Create a new sensor.

Start by creating a new sensor (e.g., a temperature sensor for the living room):

http POST http://127.0.0.1:8080/sensors sensor_type="temperature" description="Living room temperature sensor" location="Living Room"

You should see a response confirming the creation of the sensor with a unique ID:

{
  "sensor_id": 3,
  "message": "Sensor created successfully."
}

Stream a single sensor data point.

Stream a single data point for the newly created sensor (sensor_id = 3):

http POST http://127.0.0.1:8080/sensor_data/3 value:=23.5 timestamp="2024-10-12T14:29:00"
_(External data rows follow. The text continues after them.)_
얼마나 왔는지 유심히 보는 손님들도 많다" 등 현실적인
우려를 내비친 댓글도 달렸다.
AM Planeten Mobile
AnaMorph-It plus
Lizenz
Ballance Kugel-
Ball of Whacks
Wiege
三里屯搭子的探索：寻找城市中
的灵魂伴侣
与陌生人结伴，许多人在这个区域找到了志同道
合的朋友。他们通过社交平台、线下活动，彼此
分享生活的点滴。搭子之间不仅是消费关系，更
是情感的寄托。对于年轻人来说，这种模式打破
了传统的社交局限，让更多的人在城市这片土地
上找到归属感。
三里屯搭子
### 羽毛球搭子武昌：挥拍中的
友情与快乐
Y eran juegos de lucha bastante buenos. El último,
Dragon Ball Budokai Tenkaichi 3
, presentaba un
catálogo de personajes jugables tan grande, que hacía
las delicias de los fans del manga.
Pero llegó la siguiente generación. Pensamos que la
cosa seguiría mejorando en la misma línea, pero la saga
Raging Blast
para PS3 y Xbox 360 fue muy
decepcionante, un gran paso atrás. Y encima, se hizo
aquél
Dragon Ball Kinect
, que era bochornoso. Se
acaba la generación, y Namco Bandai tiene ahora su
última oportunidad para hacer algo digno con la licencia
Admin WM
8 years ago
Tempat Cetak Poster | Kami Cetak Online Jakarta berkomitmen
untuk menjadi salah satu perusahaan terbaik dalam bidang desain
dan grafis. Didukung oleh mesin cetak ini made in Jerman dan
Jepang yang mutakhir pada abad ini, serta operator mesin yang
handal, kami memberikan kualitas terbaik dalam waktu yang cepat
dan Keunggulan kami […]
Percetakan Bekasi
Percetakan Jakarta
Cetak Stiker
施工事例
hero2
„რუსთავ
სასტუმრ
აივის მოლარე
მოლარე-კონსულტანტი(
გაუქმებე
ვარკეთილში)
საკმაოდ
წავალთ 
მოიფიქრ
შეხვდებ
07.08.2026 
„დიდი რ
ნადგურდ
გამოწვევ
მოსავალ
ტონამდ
You should get a response indicating success:

{
  "message": "Sensor data streamed successfully."
}

Stream a batch of sensor data.

You can also stream multiple sensor data points in a batch for the same sensor:

http POST http://127.0.0.1:8080/sensor_data/3 data:='[{"value": 22.5, "timestamp": "2024-10-12T14:30:00"}, {"value": 22.7, "timestamp": "2024-10-12T14:31:00"}]'

This will send two data points to the sensor. The response will confirm successful streaming of the batch data:

{
  "message": "Sensor data streamed successfully."
}

Retrieve daily statistics for the new sensor.
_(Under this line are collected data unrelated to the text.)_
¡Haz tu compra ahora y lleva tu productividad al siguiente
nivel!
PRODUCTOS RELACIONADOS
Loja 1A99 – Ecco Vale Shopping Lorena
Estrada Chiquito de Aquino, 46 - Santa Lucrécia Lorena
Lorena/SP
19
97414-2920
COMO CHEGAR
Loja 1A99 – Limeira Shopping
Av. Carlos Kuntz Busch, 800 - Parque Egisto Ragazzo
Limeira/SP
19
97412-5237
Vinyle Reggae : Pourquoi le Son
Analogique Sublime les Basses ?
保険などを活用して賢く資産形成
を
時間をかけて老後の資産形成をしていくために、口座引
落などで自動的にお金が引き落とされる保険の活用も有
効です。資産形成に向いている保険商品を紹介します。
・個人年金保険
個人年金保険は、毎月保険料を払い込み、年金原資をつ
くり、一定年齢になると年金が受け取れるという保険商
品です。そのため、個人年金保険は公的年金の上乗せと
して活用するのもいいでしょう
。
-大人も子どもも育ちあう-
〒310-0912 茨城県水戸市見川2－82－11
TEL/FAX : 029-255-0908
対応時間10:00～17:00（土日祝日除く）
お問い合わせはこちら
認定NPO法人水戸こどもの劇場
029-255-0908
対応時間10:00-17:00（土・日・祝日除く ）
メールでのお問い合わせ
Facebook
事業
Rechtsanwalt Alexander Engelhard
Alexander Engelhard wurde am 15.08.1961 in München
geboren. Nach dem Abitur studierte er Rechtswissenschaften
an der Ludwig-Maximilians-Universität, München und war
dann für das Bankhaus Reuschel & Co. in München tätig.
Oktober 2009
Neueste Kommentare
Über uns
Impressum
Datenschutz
After streaming the sensor data, you can retrieve the daily statistics for the new sensor (sensor_id = 3):

http GET http://127.0.0.1:8080/daily_avg/3

This will return daily statistics (average, min, max, median, and IQR) for the new sensor over the last 7 days:

[
  {
    "day": "2024-10-12",
    "sensor_id": 3,
    "avg_value": 22.6,
    "min_value": 22.5,
    "max_value": 22.7,
    "reading_count": 2,
    "median_value": 22.6,
    "iqr_value": 0.2
  }
]

By following these steps, you can easily create sensors, stream sensor data, and query statistics from your API. For sensors with pre-generated data, you can retrieve the statistics immediately. For new sensors, you can stream data and retrieve their daily stats dynamically.

Conclusion

Now, you have created and tested an API for managing, streaming, and querying sensor data into TimescaleDB using FastAPI. By leveraging TimescaleDB for time-series data storage, you now have a high-performance solution for handling sensor data at scale.

As a next step, you can look into streaming data into the database using a distributed event platform like Kafka or Red Panda, or using Timescale to monitor the sensor data with Apache Superset or Grafana.